L’eau
de vie, c’est un alcool consommable produit par la distillation.
Les
spiritueux consommables sont des breuvages d’une forte teneur en alcool obtenus
par distillation, c’est à dire séparation par la chaleur de l’alcool éthylique
et du vin ou autres liquides contenant de l’alcool. L’alcool s’évapore à une
température plus basse que l’eau. L’alcool bout à 78°C. La distillation
consiste à tirer parti de cette différence de volatilité.
L’appareil
qui sert à la distillation s’appelle alambic. Il est composé de trois
parties : la cucurbite, le chapiteau et le serpentin. Les vapeurs d’alcool
s’élèvent du récipient (cucurbite) jusqu’au chapiteau et passent dans un
conduit pour aboutir à un serpentin où elles se condensent. Le récipient est
chauffé au-dessus d’un feu. Pour obtenir un distillat plus pur, on procède à
une deuxième ou troisième distillation. A sa première distillation, on obtient
un alcool de 25°. A la seconde, les premières et dernières vapeurs sont
éliminées et on ne conserve que celles émises en pleine ébullition. L’alcool
obtenu titre alors 60 à 70°.
Mais
la plupart des spiritueux sont désormais produits par des appareils à
distillation continue dérivant de celui que COFFEY inventa en 1830. Il consiste
en deux colonnes longues et droites nommées rectificateur et analyseur. Dans le
cas de la distillation continue, l’appareil se recharge constamment. Le système
est plus économique.
Le
vieillissement des alcools dans la futaille est très important. En général,
l’eau s’évapore peu à peu à travers le bois. Il en résulte qu’au bout d’un
certain temps la teneur en alcool augmente en proportion de la baisse de
quantité de liquide. L’évaporation du liquide à travers le fût sera plus rapide
si la cave est sèche que si elle est humide.
LES
EAUX DE VIE DE FRUITS :
Alcool
consommable produit par la distillation de fruits. Ils ne subissent pas de
vieillissement en fûts, c’est pourquoi, ils sont appelés « eaux
de vie blanches ».
LE CALVADOS :
C’est
la meilleure eau de vie de pomme du monde. Elle est obtenue par la distillation
du cidre en Normandie, dans le département du Calvados. La meilleure vient de
la vallée d’Auge. La distillation des résidus du pressurage des pommes est
l’eau de vie de Marc de Cidre. Un bateau de la marine espagnole, échoué en 1588
sur les côtes Normandes, donna son nom à cette contrée.
LE RHUM :
Le
Rhum est obtenu par la distillation de canne à sucre fermentée. La distillation
du Rhum est faite à partir du sucre et n’a pas besoin d’être très poussée, car
il est donc inutile de transformer l’amidon en sucre. C’est l’alcool qui subit
le moins d’opérations chimiques. Parmi tous les spiritueux, c’est celui qui
conserve le plus le goût du produit distillé.
Il
se pourrait que la canne à sucre ait été importée des Açores aux Antilles par
Christophe Colomb lors de son second voyage.
La
grande majorité des Rhums est faite avec de la mélasse : résidu
incristallisable qui reste après la formation du sucre. Parfois, il est fait
directement avec le jus du sucre de canne. Le Rhum de la Martinique est obtenu
par distillation de ce jus de canne à sucre, concentré en sirop.
Les
levures utilisées pour la fermentation sont naturelles ou cultivées. La
fermentation peut être achevée en une douzaine d’heures pour les Rhums de type
léger. La fermentation lente peut durer jusqu’à douze jours.
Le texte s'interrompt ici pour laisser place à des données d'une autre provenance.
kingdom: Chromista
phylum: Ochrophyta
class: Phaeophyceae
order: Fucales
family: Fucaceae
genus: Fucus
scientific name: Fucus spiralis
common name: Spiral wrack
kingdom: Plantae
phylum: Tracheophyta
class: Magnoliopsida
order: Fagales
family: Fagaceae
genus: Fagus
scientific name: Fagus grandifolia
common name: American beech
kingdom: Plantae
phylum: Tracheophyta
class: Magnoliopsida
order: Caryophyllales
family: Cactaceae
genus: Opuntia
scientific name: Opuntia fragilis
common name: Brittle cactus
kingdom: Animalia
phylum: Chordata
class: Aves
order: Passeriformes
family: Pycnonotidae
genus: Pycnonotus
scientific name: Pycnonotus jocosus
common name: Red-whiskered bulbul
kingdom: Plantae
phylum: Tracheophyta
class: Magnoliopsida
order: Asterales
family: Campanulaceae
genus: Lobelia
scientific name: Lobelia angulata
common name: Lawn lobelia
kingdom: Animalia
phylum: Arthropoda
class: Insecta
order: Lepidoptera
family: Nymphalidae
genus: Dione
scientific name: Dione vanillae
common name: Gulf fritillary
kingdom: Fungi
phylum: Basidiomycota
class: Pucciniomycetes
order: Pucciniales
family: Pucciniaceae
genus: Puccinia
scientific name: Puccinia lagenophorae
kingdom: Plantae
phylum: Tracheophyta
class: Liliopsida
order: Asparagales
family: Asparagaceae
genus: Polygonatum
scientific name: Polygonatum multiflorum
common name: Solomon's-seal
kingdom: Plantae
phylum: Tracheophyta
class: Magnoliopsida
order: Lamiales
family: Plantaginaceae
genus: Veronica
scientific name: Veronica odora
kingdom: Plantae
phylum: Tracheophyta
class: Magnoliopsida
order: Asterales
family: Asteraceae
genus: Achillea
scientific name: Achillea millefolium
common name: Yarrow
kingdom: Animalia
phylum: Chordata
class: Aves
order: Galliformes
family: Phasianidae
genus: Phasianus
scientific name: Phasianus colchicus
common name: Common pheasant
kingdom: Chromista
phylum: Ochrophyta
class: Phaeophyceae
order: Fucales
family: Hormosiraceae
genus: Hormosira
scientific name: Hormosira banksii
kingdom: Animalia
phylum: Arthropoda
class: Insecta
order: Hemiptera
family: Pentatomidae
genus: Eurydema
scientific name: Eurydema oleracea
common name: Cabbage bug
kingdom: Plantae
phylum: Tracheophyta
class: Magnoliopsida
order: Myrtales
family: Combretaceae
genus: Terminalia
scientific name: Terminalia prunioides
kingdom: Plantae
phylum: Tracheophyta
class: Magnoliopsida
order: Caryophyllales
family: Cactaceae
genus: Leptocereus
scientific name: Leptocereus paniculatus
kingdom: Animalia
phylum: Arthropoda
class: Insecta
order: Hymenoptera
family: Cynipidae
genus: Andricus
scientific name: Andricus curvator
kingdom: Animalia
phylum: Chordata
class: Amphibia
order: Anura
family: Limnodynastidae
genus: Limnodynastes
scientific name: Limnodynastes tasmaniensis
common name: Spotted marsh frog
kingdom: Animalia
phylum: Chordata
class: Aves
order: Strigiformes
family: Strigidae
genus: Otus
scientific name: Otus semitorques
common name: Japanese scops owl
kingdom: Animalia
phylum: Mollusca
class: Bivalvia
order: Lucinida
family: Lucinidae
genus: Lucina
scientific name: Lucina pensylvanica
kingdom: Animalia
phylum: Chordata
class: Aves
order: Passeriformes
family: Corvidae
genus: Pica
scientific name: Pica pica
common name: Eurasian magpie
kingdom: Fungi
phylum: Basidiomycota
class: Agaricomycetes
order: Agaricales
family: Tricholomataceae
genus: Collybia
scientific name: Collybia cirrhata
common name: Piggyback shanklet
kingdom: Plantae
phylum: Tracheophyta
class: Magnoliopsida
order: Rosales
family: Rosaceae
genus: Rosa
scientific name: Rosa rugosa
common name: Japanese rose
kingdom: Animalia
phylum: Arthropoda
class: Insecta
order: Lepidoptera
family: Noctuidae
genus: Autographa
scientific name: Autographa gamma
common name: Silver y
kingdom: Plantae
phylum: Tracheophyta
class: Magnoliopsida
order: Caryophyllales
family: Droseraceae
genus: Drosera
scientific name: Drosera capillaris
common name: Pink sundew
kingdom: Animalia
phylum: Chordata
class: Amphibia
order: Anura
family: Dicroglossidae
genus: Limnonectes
Comme pour le whisky, la distillation peut se faire soit
en alambic ou en appareil à distillation continue. Ce dernier convient mieux
aux Rhums légers . Les Rhums de la Martinique : 60% sont faits à partir de
mélasses et le reste par distillation du jus de canne à sucre.
Les Rhums qui ne se colorent pas par vieillissement en fût
sont appelés « Grappe Blanche » et servent à faire le célèbre Punch de la
Martinique.
Les
Rhums faits à partir du jus de canne à sucre sont parfois additionnés de
« dunder » (dépôt resté au fond de l’alambic après
distillation et qu’on traite généralement par fermentation lente, utilisé pour
déclencher la fermentation du Rhum) mais pas toujours.
Un
seul Rhum de la Martinique est fait à base de dunder pour 60% et de sirop de
canne concentré pour le reste. C’est le Rhum Saint James.
LE
COGNAC :
Eau de vie de vin. La région de Cognac est divisée en 6
zones : Grande Champagne, Petite Champagne, Borderies, Fins Bois, Bons
Bois et Bois Ordinaires. Le sol contient de la craie en proportion décroissante
en partant de la Grande Champagne jusqu’au Bois Ordinaires. Qualité et valeur
du Cognac décroissent de même. Les terroirs crayeux sont les meilleurs terroirs
pour le Cognac.
Le vin des Charentes était acide. Peu après 1600, on
commença à distiller du Cognac, pour raisons de surproduction. Le Cognac :
il s’agit d’une eau de vie obtenue par distillation de vins provenant de
certaines variétés de raisin, cultivés dans une région délimitée de la Charente
et de la Charente Maritime (et pour une très petite quantité, de deux autres
départements), qui a subi deux distillations successives dans un alambic
(uniquement) et qui a vieilli dans du chêne.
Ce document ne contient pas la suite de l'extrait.